=== Instructions to follow ===
Swap each "larger" in the records for "greater" and give all the lines again, changing nothing else.

-------

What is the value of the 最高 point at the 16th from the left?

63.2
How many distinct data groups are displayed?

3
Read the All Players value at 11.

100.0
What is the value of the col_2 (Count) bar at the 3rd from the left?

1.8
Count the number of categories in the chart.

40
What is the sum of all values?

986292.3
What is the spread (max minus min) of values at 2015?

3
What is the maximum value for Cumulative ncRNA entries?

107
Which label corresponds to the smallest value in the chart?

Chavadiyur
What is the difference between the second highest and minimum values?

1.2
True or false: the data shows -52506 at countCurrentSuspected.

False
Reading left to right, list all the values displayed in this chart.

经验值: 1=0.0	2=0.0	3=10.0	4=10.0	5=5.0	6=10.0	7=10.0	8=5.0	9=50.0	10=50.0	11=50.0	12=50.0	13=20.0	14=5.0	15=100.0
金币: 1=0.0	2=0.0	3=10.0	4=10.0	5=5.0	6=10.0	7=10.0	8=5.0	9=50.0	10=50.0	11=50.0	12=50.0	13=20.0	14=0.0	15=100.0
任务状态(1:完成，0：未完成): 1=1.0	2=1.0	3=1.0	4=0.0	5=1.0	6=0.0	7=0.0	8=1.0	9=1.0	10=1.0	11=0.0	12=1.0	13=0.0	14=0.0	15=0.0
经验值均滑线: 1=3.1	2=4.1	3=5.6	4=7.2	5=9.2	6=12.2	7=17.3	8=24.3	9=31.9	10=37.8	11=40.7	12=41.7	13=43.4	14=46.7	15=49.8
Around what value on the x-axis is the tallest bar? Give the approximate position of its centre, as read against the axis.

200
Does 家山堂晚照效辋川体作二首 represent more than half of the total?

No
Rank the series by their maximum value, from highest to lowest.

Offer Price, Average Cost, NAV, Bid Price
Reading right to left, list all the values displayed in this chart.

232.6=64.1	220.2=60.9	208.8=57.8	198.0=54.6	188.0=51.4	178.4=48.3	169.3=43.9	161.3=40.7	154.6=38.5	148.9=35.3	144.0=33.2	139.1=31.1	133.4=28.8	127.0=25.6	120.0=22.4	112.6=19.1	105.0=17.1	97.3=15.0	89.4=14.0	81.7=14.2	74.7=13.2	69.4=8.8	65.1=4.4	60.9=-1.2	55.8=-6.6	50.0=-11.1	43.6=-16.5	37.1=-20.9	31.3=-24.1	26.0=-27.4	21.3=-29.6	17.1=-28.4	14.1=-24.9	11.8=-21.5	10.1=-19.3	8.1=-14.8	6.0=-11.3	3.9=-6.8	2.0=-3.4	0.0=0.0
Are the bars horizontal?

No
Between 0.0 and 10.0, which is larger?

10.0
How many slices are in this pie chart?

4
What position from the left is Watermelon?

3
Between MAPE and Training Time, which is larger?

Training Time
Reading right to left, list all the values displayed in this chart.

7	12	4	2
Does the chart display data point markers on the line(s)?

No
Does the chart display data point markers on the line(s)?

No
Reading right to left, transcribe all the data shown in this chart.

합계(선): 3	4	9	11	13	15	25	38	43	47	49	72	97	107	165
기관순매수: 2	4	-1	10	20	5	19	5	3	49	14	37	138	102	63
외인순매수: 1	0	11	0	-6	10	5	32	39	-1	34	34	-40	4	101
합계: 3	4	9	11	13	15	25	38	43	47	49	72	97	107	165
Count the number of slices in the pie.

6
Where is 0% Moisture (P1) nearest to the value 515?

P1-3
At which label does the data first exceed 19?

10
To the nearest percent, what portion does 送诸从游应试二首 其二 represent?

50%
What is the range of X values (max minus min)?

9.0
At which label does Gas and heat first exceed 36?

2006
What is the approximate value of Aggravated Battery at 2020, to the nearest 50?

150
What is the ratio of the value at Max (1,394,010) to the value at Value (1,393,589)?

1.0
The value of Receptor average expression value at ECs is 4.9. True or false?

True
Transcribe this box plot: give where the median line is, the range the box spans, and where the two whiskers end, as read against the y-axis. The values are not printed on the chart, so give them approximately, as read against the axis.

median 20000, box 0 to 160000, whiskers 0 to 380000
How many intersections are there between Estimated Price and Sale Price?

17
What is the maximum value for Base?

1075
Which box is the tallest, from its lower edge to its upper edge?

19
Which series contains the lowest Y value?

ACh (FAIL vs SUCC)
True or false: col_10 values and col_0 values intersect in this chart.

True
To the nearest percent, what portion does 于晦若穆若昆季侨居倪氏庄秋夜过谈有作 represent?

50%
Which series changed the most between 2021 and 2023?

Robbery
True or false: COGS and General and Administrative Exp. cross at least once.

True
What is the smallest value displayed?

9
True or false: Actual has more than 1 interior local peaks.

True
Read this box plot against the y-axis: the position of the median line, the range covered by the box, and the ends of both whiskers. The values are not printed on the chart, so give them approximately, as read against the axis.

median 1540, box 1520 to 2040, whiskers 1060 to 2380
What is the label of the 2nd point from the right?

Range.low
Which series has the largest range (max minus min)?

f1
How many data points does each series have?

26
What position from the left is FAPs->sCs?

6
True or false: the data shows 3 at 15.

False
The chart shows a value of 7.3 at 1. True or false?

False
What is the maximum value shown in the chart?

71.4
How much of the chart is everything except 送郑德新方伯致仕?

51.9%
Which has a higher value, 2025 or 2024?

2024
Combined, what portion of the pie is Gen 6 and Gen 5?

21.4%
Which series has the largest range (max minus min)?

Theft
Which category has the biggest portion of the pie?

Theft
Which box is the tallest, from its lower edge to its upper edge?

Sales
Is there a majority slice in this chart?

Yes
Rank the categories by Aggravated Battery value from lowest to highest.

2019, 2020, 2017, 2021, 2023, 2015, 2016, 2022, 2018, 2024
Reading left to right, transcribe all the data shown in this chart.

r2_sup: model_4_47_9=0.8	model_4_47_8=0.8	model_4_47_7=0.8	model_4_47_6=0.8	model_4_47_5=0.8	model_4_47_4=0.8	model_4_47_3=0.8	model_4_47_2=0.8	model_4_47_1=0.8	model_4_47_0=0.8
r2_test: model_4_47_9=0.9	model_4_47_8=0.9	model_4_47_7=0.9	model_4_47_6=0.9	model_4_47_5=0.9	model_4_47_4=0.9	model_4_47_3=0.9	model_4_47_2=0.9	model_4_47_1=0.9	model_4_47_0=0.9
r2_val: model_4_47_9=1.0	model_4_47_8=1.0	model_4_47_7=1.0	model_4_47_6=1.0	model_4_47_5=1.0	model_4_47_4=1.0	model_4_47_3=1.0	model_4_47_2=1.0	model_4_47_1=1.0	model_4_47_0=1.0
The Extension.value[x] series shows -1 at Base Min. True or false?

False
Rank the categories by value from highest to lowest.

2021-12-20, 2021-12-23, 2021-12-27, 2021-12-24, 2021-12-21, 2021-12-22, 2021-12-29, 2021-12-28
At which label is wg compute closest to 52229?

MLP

-------

=== Written response ===
What is the value of the 最高 point at the 16th from the left?

63.2
How many distinct data groups are displayed?

3
Read the All Players value at 11.

100.0
What is the value of the col_2 (Count) bar at the 3rd from the left?

1.8
Count the number of categories in the chart.

40
What is the sum of all values?

986292.3
What is the spread (max minus min) of values at 2015?

3
What is the maximum value for Cumulative ncRNA entries?

107
Which label corresponds to the smallest value in the chart?

Chavadiyur
What is the difference between the second highest and minimum values?

1.2
True or false: the data shows -52506 at countCurrentSuspected.

False
Reading left to right, list all the values displayed in this chart.

经验值: 1=0.0	2=0.0	3=10.0	4=10.0	5=5.0	6=10.0	7=10.0	8=5.0	9=50.0	10=50.0	11=50.0	12=50.0	13=20.0	14=5.0	15=100.0
金币: 1=0.0	2=0.0	3=10.0	4=10.0	5=5.0	6=10.0	7=10.0	8=5.0	9=50.0	10=50.0	11=50.0	12=50.0	13=20.0	14=0.0	15=100.0
任务状态(1:完成，0：未完成): 1=1.0	2=1.0	3=1.0	4=0.0	5=1.0	6=0.0	7=0.0	8=1.0	9=1.0	10=1.0	11=0.0	12=1.0	13=0.0	14=0.0	15=0.0
经验值均滑线: 1=3.1	2=4.1	3=5.6	4=7.2	5=9.2	6=12.2	7=17.3	8=24.3	9=31.9	10=37.8	11=40.7	12=41.7	13=43.4	14=46.7	15=49.8
Around what value on the x-axis is the tallest bar? Give the approximate position of its centre, as read against the axis.

200
Does 家山堂晚照效辋川体作二首 represent more than half of the total?

No
Rank the series by their maximum value, from highest to lowest.

Offer Price, Average Cost, NAV, Bid Price
Reading right to left, list all the values displayed in this chart.

232.6=64.1	220.2=60.9	208.8=57.8	198.0=54.6	188.0=51.4	178.4=48.3	169.3=43.9	161.3=40.7	154.6=38.5	148.9=35.3	144.0=33.2	139.1=31.1	133.4=28.8	127.0=25.6	120.0=22.4	112.6=19.1	105.0=17.1	97.3=15.0	89.4=14.0	81.7=14.2	74.7=13.2	69.4=8.8	65.1=4.4	60.9=-1.2	55.8=-6.6	50.0=-11.1	43.6=-16.5	37.1=-20.9	31.3=-24.1	26.0=-27.4	21.3=-29.6	17.1=-28.4	14.1=-24.9	11.8=-21.5	10.1=-19.3	8.1=-14.8	6.0=-11.3	3.9=-6.8	2.0=-3.4	0.0=0.0
Are the bars horizontal?

No
Between 0.0 and 10.0, which is greater?

10.0
How many slices are in this pie chart?

4
What position from the left is Watermelon?

3
Between MAPE and Training Time, which is greater?

Training Time
Reading right to left, list all the values displayed in this chart.

7	12	4	2
Does the chart display data point markers on the line(s)?

No
Does the chart display data point markers on the line(s)?

No
Reading right to left, transcribe all the data shown in this chart.

합계(선): 3	4	9	11	13	15	25	38	43	47	49	72	97	107	165
기관순매수: 2	4	-1	10	20	5	19	5	3	49	14	37	138	102	63
외인순매수: 1	0	11	0	-6	10	5	32	39	-1	34	34	-40	4	101
합계: 3	4	9	11	13	15	25	38	43	47	49	72	97	107	165
Count the number of slices in the pie.

6
Where is 0% Moisture (P1) nearest to the value 515?

P1-3
At which label does the data first exceed 19?

10
To the nearest percent, what portion does 送诸从游应试二首 其二 represent?

50%
What is the range of X values (max minus min)?

9.0
At which label does Gas and heat first exceed 36?

2006
What is the approximate value of Aggravated Battery at 2020, to the nearest 50?

150
What is the ratio of the value at Max (1,394,010) to the value at Value (1,393,589)?

1.0
The value of Receptor average expression value at ECs is 4.9. True or false?

True
Transcribe this box plot: give where the median line is, the range the box spans, and where the two whiskers end, as read against the y-axis. The values are not printed on the chart, so give them approximately, as read against the axis.

median 20000, box 0 to 160000, whiskers 0 to 380000
How many intersections are there between Estimated Price and Sale Price?

17
What is the maximum value for Base?

1075
Which box is the tallest, from its lower edge to its upper edge?

19
Which series contains the lowest Y value?

ACh (FAIL vs SUCC)
True or false: col_10 values and col_0 values intersect in this chart.

True
To the nearest percent, what portion does 于晦若穆若昆季侨居倪氏庄秋夜过谈有作 represent?

50%
Which series changed the most between 2021 and 2023?

Robbery
True or false: COGS and General and Administrative Exp. cross at least once.

True
What is the smallest value displayed?

9
True or false: Actual has more than 1 interior local peaks.

True
Read this box plot against the y-axis: the position of the median line, the range covered by the box, and the ends of both whiskers. The values are not printed on the chart, so give them approximately, as read against the axis.

median 1540, box 1520 to 2040, whiskers 1060 to 2380
What is the label of the 2nd point from the right?

Range.low
Which series has the largest range (max minus min)?

f1
How many data points does each series have?

26
What position from the left is FAPs->sCs?

6
True or false: the data shows 3 at 15.

False
The chart shows a value of 7.3 at 1. True or false?

False
What is the maximum value shown in the chart?

71.4
How much of the chart is everything except 送郑德新方伯致仕?

51.9%
Which has a higher value, 2025 or 2024?

2024
Combined, what portion of the pie is Gen 6 and Gen 5?

21.4%
Which series has the largest range (max minus min)?

Theft
Which category has the biggest portion of the pie?

Theft
Which box is the tallest, from its lower edge to its upper edge?

Sales
Is there a majority slice in this chart?

Yes
Rank the categories by Aggravated Battery value from lowest to highest.

2019, 2020, 2017, 2021, 2023, 2015, 2016, 2022, 2018, 2024
Reading left to right, transcribe all the data shown in this chart.

r2_sup: model_4_47_9=0.8	model_4_47_8=0.8	model_4_47_7=0.8	model_4_47_6=0.8	model_4_47_5=0.8	model_4_47_4=0.8	model_4_47_3=0.8	model_4_47_2=0.8	model_4_47_1=0.8	model_4_47_0=0.8
r2_test: model_4_47_9=0.9	model_4_47_8=0.9	model_4_47_7=0.9	model_4_47_6=0.9	model_4_47_5=0.9	model_4_47_4=0.9	model_4_47_3=0.9	model_4_47_2=0.9	model_4_47_1=0.9	model_4_47_0=0.9
r2_val: model_4_47_9=1.0	model_4_47_8=1.0	model_4_47_7=1.0	model_4_47_6=1.0	model_4_47_5=1.0	model_4_47_4=1.0	model_4_47_3=1.0	model_4_47_2=1.0	model_4_47_1=1.0	model_4_47_0=1.0
The Extension.value[x] series shows -1 at Base Min. True or false?

False
Rank the categories by value from highest to lowest.

2021-12-20, 2021-12-23, 2021-12-27, 2021-12-24, 2021-12-21, 2021-12-22, 2021-12-29, 2021-12-28
At which label is wg compute closest to 52229?

MLP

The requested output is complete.